NTT has built an early warning sensor to detect attacks related to the recent SolarWinds. It is being offered free-of-charge for 30-days to qualified customers. The sensor examines customer systems, to establish their risk of a SolarWinds related attack. If any Indicator of Compromise (IOC) is found, the sensor will issue a report. That report will contain a list of actions that an organisation can take to mitigate any risk. It will make it quicker for organisations to remediate any systems.
The solution can be deployed on AWS and Google Cloud Platform. Interestingly, it cannot be deployed on Microsoft Azure. Gartner ranks Microsoft Azure as the second biggest cloud platform with Google in third place. Missing out such a major platform makes little sense given the increase in multi-cloud deployments. There is also no mention of any cloud platform built on OpenStack such as IBM, Oracle and Tencent.
In addition to assessing levels of risk, there are two other capabilities. The first is to assess customers’ ability to mitigate any incidents should they occur. The second is providing near real-time alerts, although it is unclear how quick it will be.
Matt Gyde, President and CEO, Security Division at NTT Ltd, says: “Threat actors have exploited disruption during the COVID-19 crisis to launch an accelerated wave of cyberattacks around the world. The SolarWinds incidents were orchestrated by sophisticated operators and exploit the broad distribution of commonly-used software packages. NTT has now moved to proactively offer clients a way to identify potential problems in their technology infrastructure and take the steps needed to close those gaps.”
Why is NTT releasing a tool now?
NTT, like other security vendors, has been looking at how it helps customers deal with the fallout from the SolarWinds breach. In a recent blog Jeannette Dickens-Hale, Senior All Source Threat Intelligence Analyst at NTT said: “The impact from Sunburst may take many years to understand.”
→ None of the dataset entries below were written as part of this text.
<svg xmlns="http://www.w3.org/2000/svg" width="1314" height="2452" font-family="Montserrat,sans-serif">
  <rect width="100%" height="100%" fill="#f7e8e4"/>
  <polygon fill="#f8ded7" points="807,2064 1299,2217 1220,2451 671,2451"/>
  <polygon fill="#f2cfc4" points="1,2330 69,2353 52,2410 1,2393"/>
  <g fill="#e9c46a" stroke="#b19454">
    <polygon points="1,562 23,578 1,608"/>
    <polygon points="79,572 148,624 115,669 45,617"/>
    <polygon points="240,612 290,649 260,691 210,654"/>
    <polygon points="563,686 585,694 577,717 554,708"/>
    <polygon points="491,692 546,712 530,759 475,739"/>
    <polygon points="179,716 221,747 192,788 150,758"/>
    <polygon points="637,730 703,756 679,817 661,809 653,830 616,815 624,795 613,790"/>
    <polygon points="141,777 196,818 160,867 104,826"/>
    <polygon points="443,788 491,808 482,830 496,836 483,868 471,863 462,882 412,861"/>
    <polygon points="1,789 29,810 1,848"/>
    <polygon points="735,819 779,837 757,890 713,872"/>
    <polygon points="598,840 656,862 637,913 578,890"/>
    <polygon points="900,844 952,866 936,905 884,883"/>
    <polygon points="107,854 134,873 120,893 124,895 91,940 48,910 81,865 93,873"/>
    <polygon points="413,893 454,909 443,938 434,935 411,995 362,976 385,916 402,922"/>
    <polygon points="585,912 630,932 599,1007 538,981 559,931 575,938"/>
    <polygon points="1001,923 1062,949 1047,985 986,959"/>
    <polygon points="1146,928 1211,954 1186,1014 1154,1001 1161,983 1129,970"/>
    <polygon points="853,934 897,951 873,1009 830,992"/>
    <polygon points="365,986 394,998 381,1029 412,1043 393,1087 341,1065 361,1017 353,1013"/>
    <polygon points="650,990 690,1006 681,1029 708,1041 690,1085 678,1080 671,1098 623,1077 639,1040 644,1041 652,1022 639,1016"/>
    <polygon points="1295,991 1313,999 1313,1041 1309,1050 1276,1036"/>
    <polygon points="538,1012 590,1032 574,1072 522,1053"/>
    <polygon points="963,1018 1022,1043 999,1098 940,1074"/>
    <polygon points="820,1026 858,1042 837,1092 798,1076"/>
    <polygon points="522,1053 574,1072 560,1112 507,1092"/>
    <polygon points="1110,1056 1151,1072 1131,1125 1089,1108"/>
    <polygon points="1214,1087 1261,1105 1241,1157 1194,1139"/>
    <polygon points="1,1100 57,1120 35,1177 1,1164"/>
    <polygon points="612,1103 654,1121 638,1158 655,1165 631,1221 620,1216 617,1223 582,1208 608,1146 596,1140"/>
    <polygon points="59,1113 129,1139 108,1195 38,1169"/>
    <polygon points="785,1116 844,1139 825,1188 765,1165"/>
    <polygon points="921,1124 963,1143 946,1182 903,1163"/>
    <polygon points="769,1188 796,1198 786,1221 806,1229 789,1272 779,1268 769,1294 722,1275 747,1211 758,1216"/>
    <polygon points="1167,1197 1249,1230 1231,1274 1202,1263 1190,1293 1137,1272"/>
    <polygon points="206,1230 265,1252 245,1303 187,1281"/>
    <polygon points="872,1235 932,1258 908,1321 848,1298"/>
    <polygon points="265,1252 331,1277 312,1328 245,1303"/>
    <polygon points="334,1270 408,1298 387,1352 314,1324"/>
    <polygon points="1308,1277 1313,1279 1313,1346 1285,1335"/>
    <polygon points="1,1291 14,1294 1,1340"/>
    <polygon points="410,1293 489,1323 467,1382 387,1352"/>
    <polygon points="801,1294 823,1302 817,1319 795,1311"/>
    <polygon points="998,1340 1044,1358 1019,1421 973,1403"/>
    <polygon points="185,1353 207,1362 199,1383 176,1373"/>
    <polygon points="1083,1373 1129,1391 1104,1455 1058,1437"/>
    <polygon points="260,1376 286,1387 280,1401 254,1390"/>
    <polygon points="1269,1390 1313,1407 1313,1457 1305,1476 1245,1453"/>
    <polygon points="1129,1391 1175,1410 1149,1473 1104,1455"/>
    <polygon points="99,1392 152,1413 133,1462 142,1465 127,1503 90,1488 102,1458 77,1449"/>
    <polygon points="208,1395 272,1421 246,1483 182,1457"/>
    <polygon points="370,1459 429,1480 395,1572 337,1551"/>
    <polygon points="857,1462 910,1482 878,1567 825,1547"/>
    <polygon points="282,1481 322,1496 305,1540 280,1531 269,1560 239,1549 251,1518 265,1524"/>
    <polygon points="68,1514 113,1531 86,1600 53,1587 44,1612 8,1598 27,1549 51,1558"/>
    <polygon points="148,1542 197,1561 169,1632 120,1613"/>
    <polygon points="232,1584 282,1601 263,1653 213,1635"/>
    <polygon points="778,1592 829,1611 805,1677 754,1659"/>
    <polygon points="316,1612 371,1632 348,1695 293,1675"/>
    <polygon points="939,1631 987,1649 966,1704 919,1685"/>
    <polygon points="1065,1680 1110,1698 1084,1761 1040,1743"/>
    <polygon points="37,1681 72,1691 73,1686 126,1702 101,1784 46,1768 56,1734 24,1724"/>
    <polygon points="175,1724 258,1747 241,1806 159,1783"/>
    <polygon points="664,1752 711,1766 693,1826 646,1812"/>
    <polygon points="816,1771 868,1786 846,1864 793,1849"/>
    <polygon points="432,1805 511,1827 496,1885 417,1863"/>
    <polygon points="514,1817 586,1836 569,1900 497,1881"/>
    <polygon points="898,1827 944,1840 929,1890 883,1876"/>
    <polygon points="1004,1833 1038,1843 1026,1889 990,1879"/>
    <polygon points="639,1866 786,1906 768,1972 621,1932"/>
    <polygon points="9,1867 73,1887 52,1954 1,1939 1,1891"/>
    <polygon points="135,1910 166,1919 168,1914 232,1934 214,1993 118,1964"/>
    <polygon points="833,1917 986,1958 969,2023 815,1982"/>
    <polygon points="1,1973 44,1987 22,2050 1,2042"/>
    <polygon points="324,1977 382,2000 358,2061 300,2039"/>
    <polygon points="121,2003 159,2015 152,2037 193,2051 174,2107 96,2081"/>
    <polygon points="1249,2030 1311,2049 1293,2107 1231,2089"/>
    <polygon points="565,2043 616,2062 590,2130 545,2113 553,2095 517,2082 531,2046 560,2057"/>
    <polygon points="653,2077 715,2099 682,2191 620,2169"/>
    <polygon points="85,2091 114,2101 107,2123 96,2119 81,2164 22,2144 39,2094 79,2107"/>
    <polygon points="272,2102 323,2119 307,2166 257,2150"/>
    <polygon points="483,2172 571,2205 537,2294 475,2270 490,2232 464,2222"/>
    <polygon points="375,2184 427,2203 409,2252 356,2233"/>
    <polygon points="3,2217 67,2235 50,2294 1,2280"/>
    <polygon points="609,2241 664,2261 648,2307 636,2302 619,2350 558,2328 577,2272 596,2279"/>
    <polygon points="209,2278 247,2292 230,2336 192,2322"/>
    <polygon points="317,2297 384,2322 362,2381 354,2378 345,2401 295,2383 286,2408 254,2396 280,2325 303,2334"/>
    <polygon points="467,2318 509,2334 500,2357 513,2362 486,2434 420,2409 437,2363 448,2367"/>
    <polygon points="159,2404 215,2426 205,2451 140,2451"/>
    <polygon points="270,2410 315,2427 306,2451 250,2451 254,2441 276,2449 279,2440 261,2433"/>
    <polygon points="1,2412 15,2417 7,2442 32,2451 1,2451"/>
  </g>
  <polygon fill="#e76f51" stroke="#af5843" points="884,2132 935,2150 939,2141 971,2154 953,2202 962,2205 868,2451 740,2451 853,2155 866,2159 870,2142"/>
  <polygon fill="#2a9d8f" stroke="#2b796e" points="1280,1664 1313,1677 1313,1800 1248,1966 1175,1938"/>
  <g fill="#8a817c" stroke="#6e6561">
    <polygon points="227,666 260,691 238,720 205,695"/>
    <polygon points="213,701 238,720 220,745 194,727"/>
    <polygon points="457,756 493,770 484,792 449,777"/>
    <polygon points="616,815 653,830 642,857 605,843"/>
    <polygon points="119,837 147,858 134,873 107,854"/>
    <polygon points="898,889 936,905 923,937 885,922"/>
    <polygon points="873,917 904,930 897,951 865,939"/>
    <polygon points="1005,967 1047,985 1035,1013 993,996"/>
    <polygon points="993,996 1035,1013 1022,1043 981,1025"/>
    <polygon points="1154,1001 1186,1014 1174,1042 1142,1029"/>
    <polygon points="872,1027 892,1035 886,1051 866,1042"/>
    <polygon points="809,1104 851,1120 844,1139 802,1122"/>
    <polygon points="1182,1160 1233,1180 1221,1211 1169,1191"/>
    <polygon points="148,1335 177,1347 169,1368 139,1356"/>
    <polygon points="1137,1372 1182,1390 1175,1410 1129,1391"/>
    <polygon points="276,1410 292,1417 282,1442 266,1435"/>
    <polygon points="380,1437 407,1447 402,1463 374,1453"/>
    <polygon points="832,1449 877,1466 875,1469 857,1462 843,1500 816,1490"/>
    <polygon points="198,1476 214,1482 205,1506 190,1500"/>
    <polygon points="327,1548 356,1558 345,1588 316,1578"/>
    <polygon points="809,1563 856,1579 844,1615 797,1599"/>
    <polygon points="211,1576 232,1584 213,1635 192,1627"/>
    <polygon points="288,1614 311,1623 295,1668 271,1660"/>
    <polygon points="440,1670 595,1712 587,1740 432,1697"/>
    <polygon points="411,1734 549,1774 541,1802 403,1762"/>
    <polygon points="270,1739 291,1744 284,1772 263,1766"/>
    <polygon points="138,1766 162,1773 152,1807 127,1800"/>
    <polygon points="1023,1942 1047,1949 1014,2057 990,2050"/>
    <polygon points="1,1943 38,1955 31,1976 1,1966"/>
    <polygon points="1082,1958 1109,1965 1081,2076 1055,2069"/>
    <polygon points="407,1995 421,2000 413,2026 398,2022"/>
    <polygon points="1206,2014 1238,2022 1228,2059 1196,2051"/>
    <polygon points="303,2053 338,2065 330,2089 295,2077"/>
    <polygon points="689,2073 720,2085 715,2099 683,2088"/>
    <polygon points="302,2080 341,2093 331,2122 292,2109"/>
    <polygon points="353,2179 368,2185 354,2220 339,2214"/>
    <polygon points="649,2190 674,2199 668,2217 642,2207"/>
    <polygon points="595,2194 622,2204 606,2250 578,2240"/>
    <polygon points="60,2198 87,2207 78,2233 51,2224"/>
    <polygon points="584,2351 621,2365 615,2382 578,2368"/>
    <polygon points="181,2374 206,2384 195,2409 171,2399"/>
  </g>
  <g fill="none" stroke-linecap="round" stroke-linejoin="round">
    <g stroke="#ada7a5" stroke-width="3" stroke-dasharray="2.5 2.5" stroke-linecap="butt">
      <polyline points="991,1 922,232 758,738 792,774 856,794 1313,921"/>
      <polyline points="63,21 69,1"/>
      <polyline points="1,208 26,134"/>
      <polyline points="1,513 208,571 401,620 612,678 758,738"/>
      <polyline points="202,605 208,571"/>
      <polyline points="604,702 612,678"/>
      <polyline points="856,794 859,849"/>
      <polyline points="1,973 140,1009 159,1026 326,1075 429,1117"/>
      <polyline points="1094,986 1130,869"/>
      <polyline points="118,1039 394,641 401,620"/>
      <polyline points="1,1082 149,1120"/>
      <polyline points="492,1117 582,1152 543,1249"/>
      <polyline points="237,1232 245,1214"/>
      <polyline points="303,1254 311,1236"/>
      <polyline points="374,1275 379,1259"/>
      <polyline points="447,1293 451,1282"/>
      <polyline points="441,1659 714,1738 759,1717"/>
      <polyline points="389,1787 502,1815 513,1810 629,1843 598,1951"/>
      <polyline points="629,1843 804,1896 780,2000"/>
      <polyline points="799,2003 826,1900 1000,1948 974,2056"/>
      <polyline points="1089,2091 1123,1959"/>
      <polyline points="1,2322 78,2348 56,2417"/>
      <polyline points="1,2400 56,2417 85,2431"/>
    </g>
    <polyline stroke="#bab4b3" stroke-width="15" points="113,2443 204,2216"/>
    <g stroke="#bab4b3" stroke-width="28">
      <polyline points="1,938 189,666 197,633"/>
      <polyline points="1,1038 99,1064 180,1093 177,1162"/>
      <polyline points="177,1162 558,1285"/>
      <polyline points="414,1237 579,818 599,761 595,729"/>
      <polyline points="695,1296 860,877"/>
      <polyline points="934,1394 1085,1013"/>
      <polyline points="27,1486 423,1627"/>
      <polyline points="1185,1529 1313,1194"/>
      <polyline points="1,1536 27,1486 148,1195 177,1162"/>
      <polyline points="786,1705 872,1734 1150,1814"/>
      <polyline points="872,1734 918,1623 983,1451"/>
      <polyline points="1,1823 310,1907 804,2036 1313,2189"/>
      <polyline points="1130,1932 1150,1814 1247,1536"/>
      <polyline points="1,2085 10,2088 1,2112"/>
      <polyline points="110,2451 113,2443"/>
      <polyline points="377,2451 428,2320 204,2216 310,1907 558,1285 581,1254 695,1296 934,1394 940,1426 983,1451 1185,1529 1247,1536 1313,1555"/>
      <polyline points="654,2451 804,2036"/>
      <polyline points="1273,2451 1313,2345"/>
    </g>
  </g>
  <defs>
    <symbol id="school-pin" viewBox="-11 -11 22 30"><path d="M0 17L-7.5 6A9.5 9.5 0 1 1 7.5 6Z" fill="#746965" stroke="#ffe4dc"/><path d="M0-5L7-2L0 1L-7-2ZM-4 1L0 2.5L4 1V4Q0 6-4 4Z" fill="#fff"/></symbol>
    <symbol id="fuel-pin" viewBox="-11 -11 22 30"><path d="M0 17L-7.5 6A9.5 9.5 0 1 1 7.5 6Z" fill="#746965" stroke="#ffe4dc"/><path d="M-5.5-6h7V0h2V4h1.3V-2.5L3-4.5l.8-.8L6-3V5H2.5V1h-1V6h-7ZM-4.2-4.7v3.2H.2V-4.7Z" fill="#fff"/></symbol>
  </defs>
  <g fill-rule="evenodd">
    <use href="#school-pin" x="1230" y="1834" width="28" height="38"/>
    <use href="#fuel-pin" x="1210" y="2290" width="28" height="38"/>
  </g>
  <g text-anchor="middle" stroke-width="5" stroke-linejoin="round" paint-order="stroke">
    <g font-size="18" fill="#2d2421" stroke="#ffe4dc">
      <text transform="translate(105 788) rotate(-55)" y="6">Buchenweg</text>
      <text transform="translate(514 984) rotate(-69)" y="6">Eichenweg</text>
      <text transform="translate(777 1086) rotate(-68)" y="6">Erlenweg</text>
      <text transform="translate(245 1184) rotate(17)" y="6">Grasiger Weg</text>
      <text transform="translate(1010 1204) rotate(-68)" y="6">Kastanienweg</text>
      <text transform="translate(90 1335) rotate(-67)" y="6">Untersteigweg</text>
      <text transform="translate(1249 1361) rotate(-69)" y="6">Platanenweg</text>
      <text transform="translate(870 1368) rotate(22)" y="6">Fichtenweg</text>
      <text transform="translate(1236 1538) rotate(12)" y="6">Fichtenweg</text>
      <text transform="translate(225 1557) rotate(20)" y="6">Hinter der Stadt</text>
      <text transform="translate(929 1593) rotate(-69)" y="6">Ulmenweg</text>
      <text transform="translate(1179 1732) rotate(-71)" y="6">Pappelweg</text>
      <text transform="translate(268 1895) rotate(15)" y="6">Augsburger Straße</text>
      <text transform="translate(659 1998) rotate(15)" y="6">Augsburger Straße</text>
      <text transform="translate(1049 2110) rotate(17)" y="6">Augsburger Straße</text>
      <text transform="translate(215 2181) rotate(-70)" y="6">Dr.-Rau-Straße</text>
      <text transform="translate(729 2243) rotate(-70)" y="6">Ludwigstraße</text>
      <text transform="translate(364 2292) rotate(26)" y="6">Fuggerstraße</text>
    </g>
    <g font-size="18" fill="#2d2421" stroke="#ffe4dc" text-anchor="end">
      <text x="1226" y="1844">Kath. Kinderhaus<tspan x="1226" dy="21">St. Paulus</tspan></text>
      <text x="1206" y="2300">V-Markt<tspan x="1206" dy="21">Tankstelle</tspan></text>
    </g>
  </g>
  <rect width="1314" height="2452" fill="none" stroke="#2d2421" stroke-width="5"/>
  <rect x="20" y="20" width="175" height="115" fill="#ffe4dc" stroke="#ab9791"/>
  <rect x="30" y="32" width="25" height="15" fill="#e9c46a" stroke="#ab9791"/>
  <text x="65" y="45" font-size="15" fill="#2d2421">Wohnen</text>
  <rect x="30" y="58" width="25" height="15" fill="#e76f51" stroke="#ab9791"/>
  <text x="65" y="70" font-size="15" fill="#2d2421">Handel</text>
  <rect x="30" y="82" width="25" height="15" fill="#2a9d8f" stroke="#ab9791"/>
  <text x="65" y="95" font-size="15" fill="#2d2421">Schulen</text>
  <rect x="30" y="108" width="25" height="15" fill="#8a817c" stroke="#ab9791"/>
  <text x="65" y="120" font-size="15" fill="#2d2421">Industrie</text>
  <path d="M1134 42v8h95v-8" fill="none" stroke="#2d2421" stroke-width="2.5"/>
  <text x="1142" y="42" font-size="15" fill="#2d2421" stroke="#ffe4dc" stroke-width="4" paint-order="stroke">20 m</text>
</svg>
The big concern is not those IOCs currently known about but future attacks from code left by the SolarWinds breach that has yet to be activated or exploited. There is a real concern around the entire cybersecurity industry that this is an attack that will keep on giving. The attackers have already deployed multiple pieces of malware and undertaken surveillance operations. Among the risks is the use of FireEye’s Red Team tools which sparked off awareness of the SolarWinds breach.
Dickens-Hale warns that: “There is yet to be a surefire prevention or response unique to the SolarWinds’ Sunburst attack.” That warning means that companies will have to think through their entire security strategy. Tools such as this one from NTT are just the first step in retooling for a very uncertain future.
Enterprise Times: What does this mean?
Providing a tool to help customers identify a breach is good business. Limiting the platforms on which that tool runs is not so good. What makes the decision to exclude Azure stranger is that Microsoft is admitting several issues caused by SolarWinds. It will be interesting to see what else NTT releases or if there is an update that looks at both Azure and other cloud platforms.
Another question here is, why limit it to qualified NTT customers only? Is the patch production ready? If it is only a beta, that would explain why access is limited initially. Offering it as a wider tool, free or otherwise would also raise awareness of NTT among potential customers.
Many companies are still unsure if they have been affected. Over 18,000 downloaded the malicious patch files, but not all have been impacted, yet! SolarWinds has yet to say how many of those 18,000 have downloaded its fix. This tool is not directly aimed at that issue, although it will immediately detect unremediated SolarWinds environments. What it will focus on is other IOCs and will be constantly updated by NTT’s threat intelligence teams as newer IOCs are found.